===== Input data
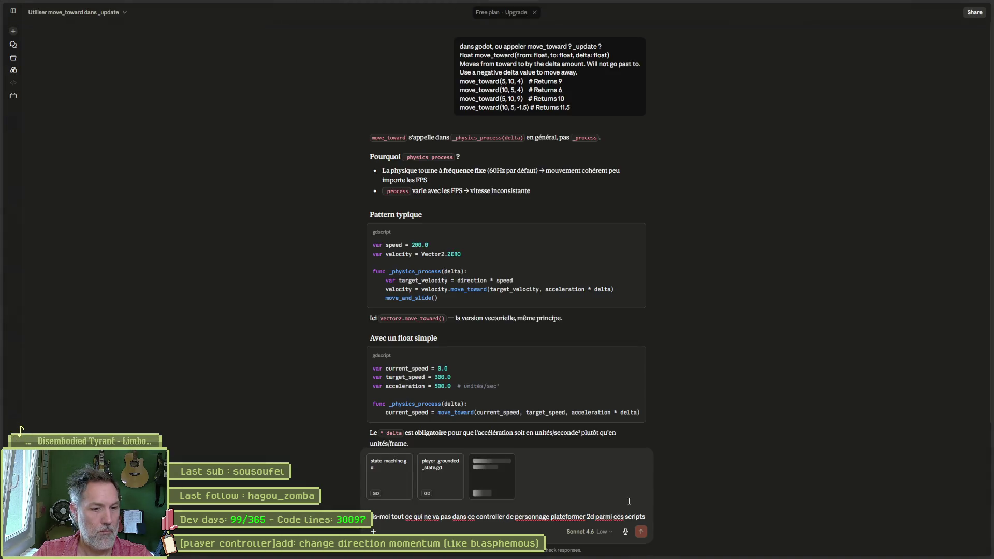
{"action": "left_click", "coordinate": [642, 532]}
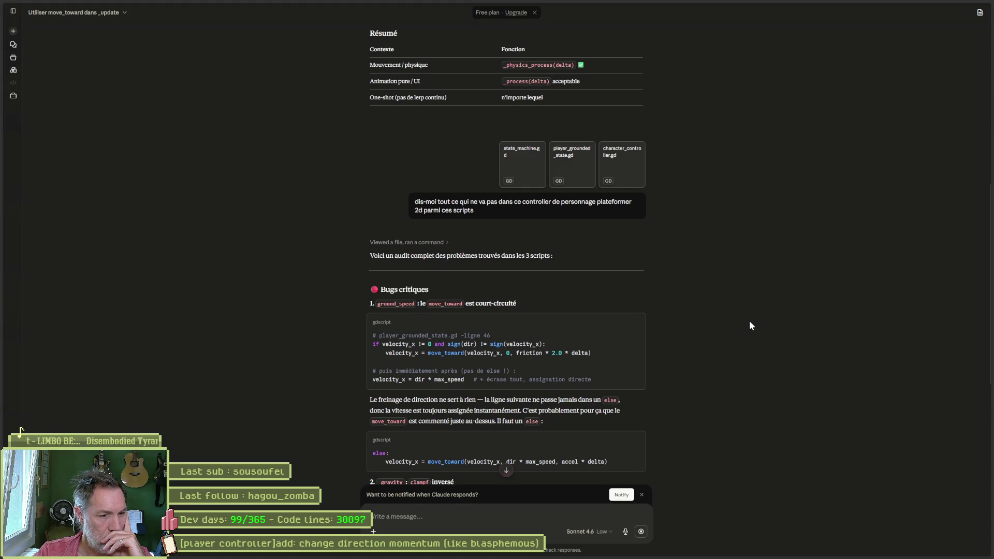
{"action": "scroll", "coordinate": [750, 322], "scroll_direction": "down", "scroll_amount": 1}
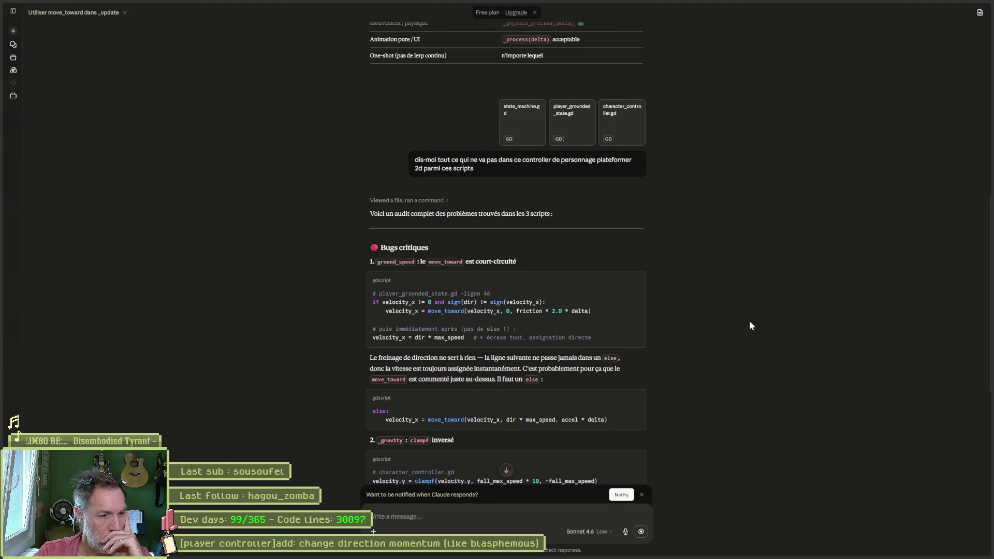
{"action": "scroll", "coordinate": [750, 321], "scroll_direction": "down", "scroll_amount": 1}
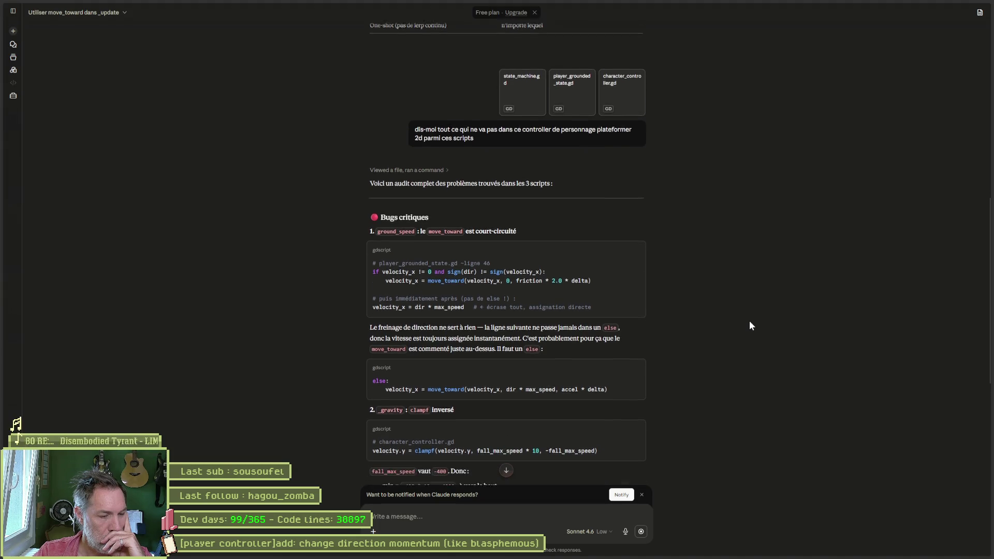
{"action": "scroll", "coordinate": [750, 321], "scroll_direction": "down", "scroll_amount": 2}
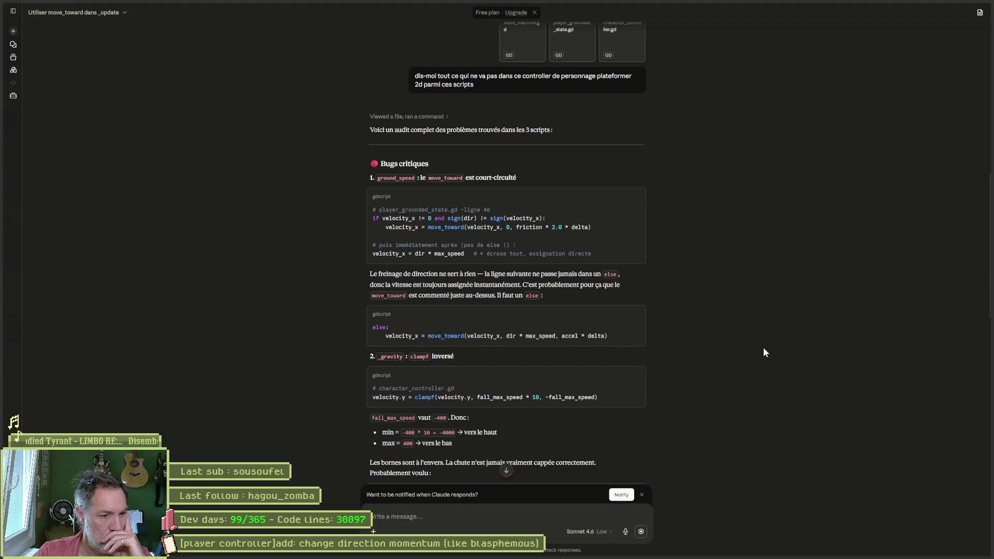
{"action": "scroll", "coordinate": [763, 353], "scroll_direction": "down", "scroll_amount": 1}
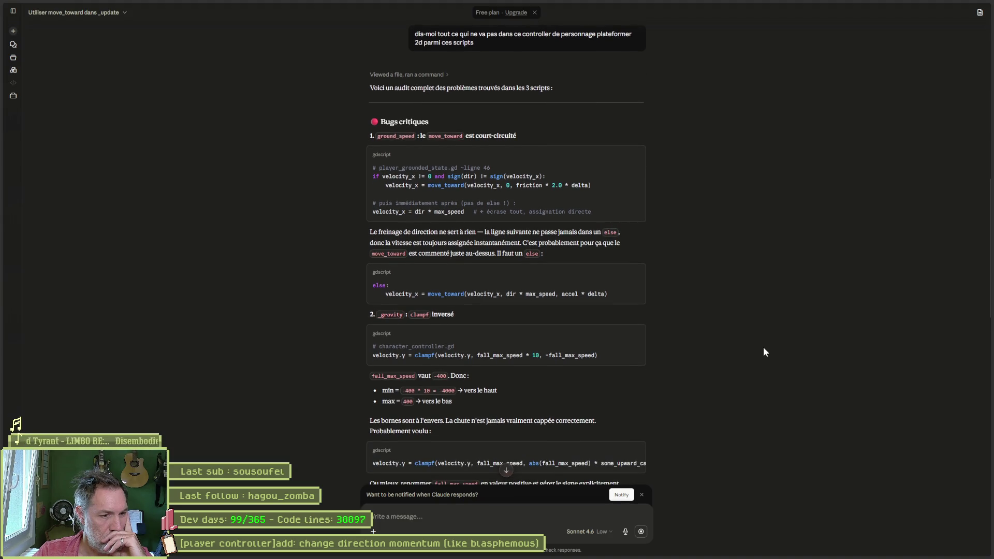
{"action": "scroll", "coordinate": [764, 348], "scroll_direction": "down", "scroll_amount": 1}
==========
:: Task prompt ::
Give back every record above word for word, dropping pictures.

:: Written response ::
{"action": "left_click", "coordinate": [642, 532]}
{"action": "scroll", "coordinate": [750, 322], "scroll_direction": "down", "scroll_amount": 1}
{"action": "scroll", "coordinate": [750, 321], "scroll_direction": "down", "scroll_amount": 1}
{"action": "scroll", "coordinate": [750, 321], "scroll_direction": "down", "scroll_amount": 2}
{"action": "scroll", "coordinate": [763, 353], "scroll_direction": "down", "scroll_amount": 1}
{"action": "scroll", "coordinate": [764, 348], "scroll_direction": "down", "scroll_amount": 1}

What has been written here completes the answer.